World’s largest study of the arts’ impact on health

The world’s largest study into the impact on mental and physical health that artistic interventions can have has been launched by King’s College London, with £2m funding from the Wellcome Trust.

Innovations such as singing groups to help postnatal depression, dance classes benefitting Parkinson’s sufferers and music sessions as therapy for stroke patients are to be trialled in the programme in NHS hospital and health centres.

The programme is called SHAPER – Scaling-up Health-Arts Programmes: Implementation and Effectiveness Research. “There is growing research on the impact of the arts on health” said Carmine Pariante, professor of biological psychiatry at King’s who is leading it with Dr Daisy Fancourt of UCL, with a team of artists, scientists and clinicians brought together by research manager Dr Tony Woods and arts advisor Nikki Crane.

“But more work is needed to take programmes from successful local projects with short-term funding to national programmes commissioned by the health sector” she went on. “SHAPER will see arts interventions embedded into NHS hospitals, clinics and in the community so that we can assess their effectiveness in improving the health and wellbeing of greater numbers of patients.” 

King’s will use its connections across King’s Health Partners to trial the interventions alongside Guy’s and St Thomas’s, King’s College Hospital and South London and Maudsley NHS Foundation Trusts, as well as community centres across Lambeth and Southwark. 

“We aim to provide the evidence needed for arts-based interventions to be embedded into NHS treatment pathways, offering effective alternatives to traditional therapies while delivering better results for patients and possible cost savings to the NHS” said Professor Sir Robert Lechler of King’s and executive director of King’s Health Partners.

Three arts interventions will be offered to patients in partnership with English National Ballet, Breathe Arts Health Research and Rosetta Life. Breathe Arts Health Research will lead the singing for postnatal depression exploration, following previous studies by Dr Fancourt and Dr Rosie Perkins, reader in performance sciences at the Royal College of Music.

“Postnatal depression is a condition for which there is currently a recognised gap in effective treatments and provision for mothers” Dr Fancourt explained. “Evidence from two years of clinical trials and mechanistic studies of singing has demonstrated the promise of community-led singing programmes as an effective and engaging intervention both for mothers’ mental health and to support the early development of their infants.

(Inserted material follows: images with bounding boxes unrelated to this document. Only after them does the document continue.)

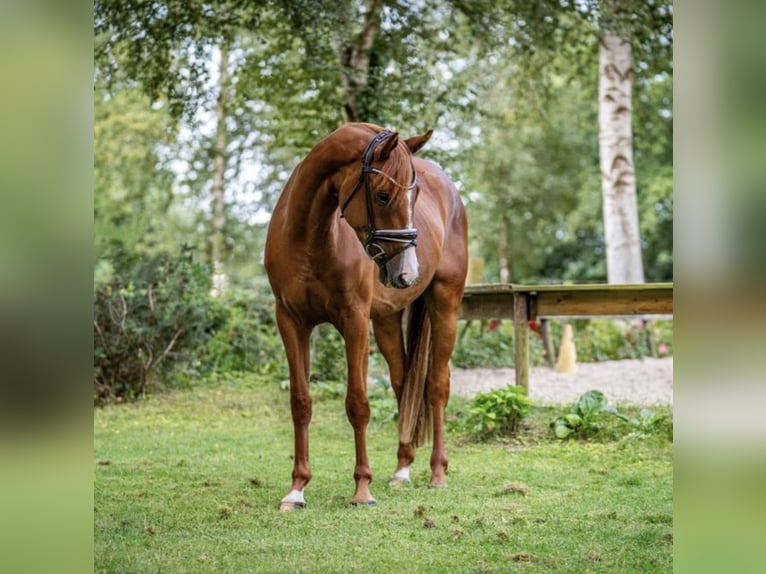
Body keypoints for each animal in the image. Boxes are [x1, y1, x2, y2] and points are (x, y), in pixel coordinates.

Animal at [264, 124, 468, 510]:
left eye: (416, 195)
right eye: (384, 195)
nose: (408, 272)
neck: (311, 238)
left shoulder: (354, 321)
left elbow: (357, 403)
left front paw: (362, 489)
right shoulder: (291, 321)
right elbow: (301, 402)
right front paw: (297, 489)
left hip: (445, 305)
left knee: (436, 386)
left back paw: (437, 473)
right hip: (387, 320)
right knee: (404, 385)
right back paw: (402, 469)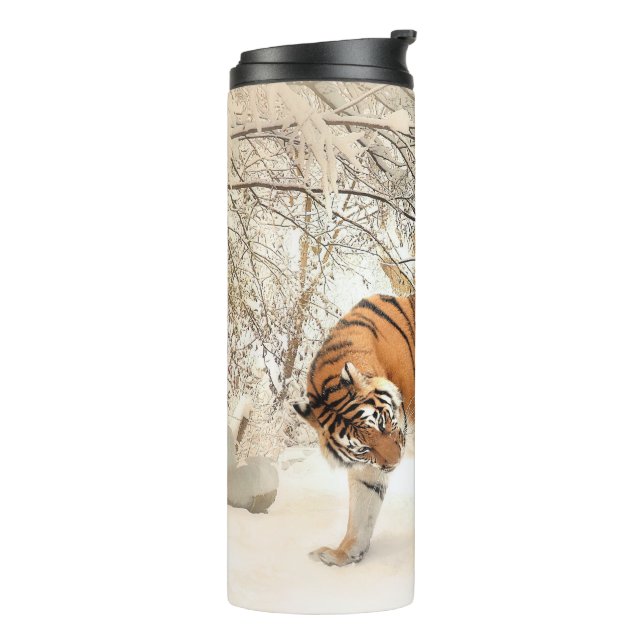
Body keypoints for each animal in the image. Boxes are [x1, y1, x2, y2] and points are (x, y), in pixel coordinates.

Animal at [293, 294, 415, 566]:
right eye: (362, 449)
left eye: (382, 423)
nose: (395, 462)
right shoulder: (368, 467)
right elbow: (362, 508)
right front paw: (342, 554)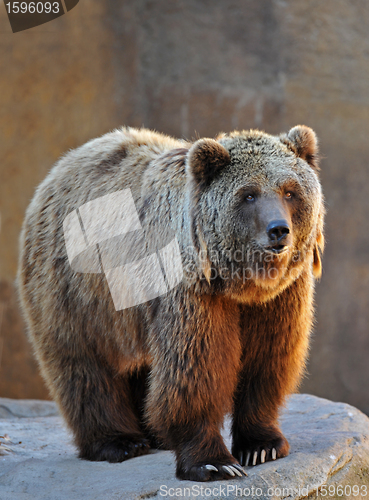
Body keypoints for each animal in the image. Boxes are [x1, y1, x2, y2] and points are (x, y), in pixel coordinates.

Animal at [17, 124, 324, 480]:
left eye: (289, 191)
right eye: (249, 194)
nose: (278, 231)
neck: (241, 282)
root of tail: (56, 172)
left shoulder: (279, 298)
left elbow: (267, 359)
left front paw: (262, 446)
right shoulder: (192, 291)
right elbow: (195, 368)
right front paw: (214, 462)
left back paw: (153, 435)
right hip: (77, 289)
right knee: (83, 364)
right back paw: (119, 441)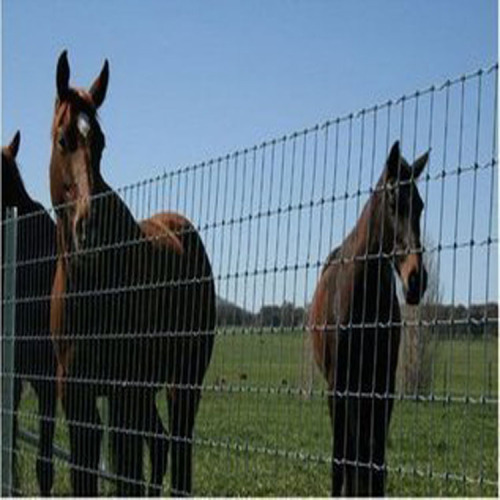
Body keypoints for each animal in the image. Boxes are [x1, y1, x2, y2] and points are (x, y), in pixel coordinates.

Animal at [48, 51, 217, 496]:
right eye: (63, 139)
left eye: (101, 143)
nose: (89, 230)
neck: (91, 285)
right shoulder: (76, 393)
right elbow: (86, 473)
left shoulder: (123, 391)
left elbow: (127, 473)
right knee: (158, 444)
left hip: (181, 384)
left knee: (178, 449)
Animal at [308, 141, 430, 496]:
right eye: (393, 202)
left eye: (420, 206)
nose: (416, 280)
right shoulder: (339, 386)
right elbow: (342, 458)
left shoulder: (382, 385)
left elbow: (375, 460)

This programme will allow us to further test the intervention to reach more mothers who could benefit.”

Melodies for Mums, picture by Leigha Fearon

Stroke Odysseys (main picture, Pari Naderi) is delivered by the Rosetta Life charity, initially developed and funded by King’s College London and Guy’s and St Thomas’ Charity. Stroke patients will be invited to hour-long sessions featuring movement, music, song and spoken word in the acute stroke ward at St Thomas’ Hospital in London and at community arts or rehabilitation centres, following preliminary research that has shown the sessions deliver improvements to patients’ cognition, mobility and speech, enhancing recovery and wellbeing following stroke. 

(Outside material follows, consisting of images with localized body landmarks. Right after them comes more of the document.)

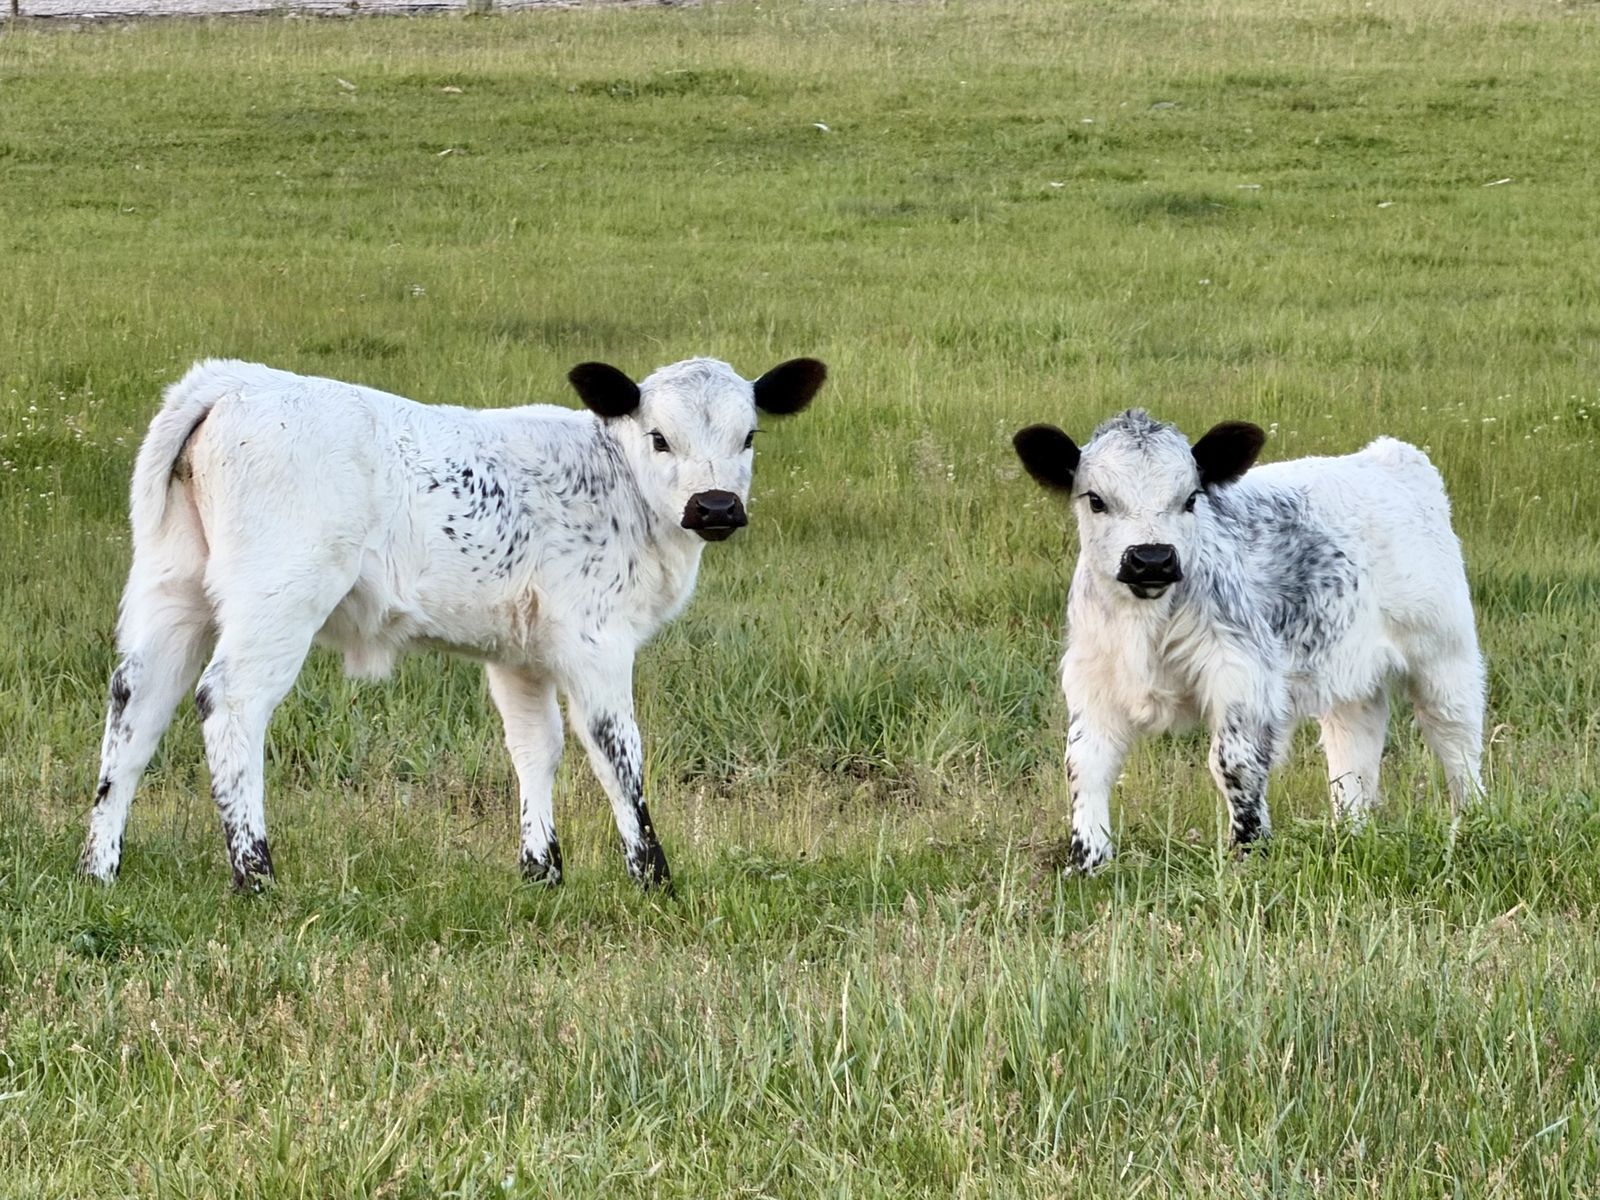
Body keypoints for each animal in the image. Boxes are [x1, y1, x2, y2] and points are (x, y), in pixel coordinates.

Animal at [81, 355, 826, 891]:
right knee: (230, 702)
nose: (717, 507)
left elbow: (535, 747)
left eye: (749, 436)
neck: (617, 486)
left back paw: (99, 868)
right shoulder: (596, 642)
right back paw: (256, 873)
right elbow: (617, 752)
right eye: (660, 438)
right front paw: (653, 877)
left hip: (171, 588)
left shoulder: (519, 654)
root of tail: (234, 380)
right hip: (278, 597)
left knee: (136, 704)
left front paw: (542, 872)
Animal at [1012, 409, 1485, 872]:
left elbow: (1234, 761)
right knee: (1355, 747)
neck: (1145, 626)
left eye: (1191, 498)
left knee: (1458, 742)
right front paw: (1087, 862)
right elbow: (1085, 764)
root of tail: (1390, 455)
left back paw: (1471, 826)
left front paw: (1249, 852)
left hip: (1446, 653)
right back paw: (1350, 834)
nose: (1152, 559)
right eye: (1096, 500)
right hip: (1350, 671)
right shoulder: (1092, 679)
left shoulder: (1242, 671)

English National Ballet’s Dance for Parkinson’s is to be upscaled at King’s College Hospital, with weekly ballet classes using live music with specialist dancers and musicians. Fleur Derbyshire-Fox, English National Ballet’s Engagement Director, says: “Since creating our programme in 2010 we have seen first-hand the incredible effects dance can have on a person living with Parkinson’s” said ENB’s engagement director Fleur Derbyshire-Fox. “We’re thrilled to be a part of this study, with the opportunity to embed the programme within secondary care social prescribing, increase reach and diversity, and in turn have a greater impact on the physical and emotional wellbeing of people living with Parkinson’s.” 

Dance for Parkinson's, picture by Laurent Liotardo

“Throughout my career I’ve seen first-hand the many ways in which arts and culture enhance health and wellbeing” said the former prima ballerina Deborah Bull, who as Baroness Bull is now vice-principal at King’s. “As part of our integrated arts, health and wellbeing strategy, we have been proud to initiate and support innovative collaborations that test this proposition and help build a robust evidence base.

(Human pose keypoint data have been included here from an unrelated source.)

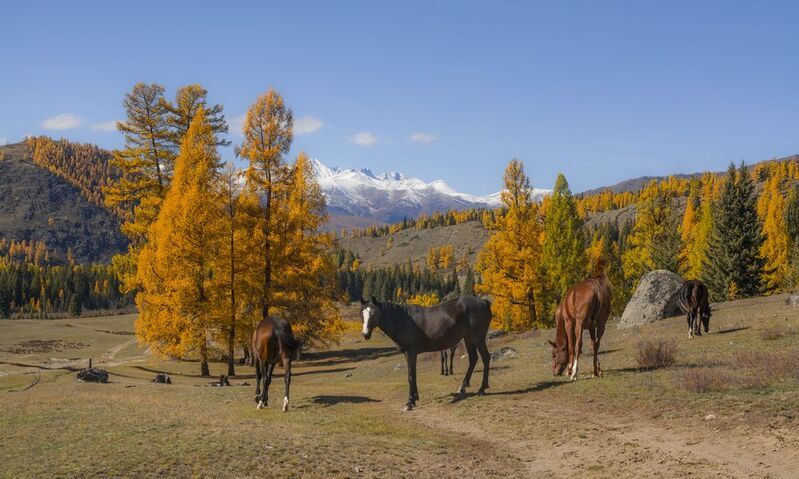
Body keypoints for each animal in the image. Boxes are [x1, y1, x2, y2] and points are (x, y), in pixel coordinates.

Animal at [360, 295, 492, 411]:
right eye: (362, 314)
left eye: (373, 313)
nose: (365, 334)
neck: (402, 321)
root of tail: (484, 302)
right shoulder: (408, 353)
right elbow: (413, 374)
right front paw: (415, 398)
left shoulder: (411, 351)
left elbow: (410, 376)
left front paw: (410, 403)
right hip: (468, 339)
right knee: (473, 359)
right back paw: (463, 387)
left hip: (478, 338)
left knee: (485, 357)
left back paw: (482, 388)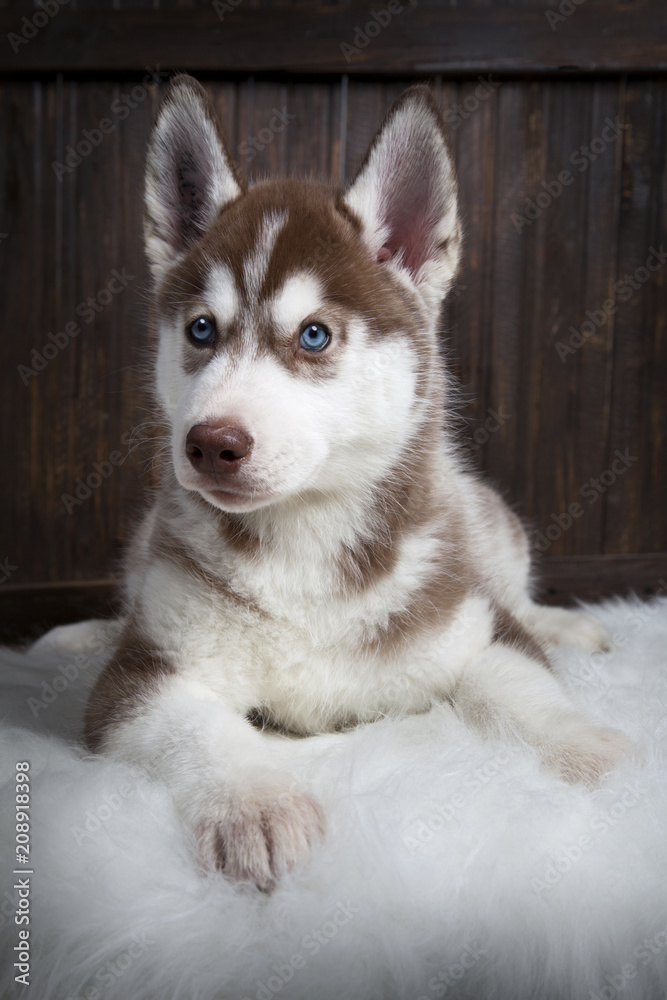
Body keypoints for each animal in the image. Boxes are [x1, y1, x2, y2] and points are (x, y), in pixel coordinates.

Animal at [86, 76, 628, 892]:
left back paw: (566, 625)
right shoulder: (142, 674)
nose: (209, 444)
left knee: (519, 596)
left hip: (489, 519)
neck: (306, 540)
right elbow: (198, 728)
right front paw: (254, 800)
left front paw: (594, 750)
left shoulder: (471, 623)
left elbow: (523, 684)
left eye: (314, 335)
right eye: (201, 330)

“The Creative Health report from the All-Party Parliamentary Group for Arts, Health & Wellbeing, for which King’s was research partner, was a reminder of the vast range of arts in health interventions already taking place and the huge opportunities they could present, if proven at scale.”

And Philomena Gibbons, deputy director for culture and society at Wellcome, said that arts and creativity can make a significant contribution to addressing a number of pressing health issues. “But if we are to build up a good evidence base, and develop effective implementation and evaluation models, we need to enable researchers, cultural organisations and clinical care providers to explore this area on a bigger scale.

“We are delighted to be awarding this £2m funding to King’s College London and UCL for this important study and look forward to seeing it evolve in a practical and collaborative way with researchers, cultural organisations and participants all benefitting from the outcomes” she said.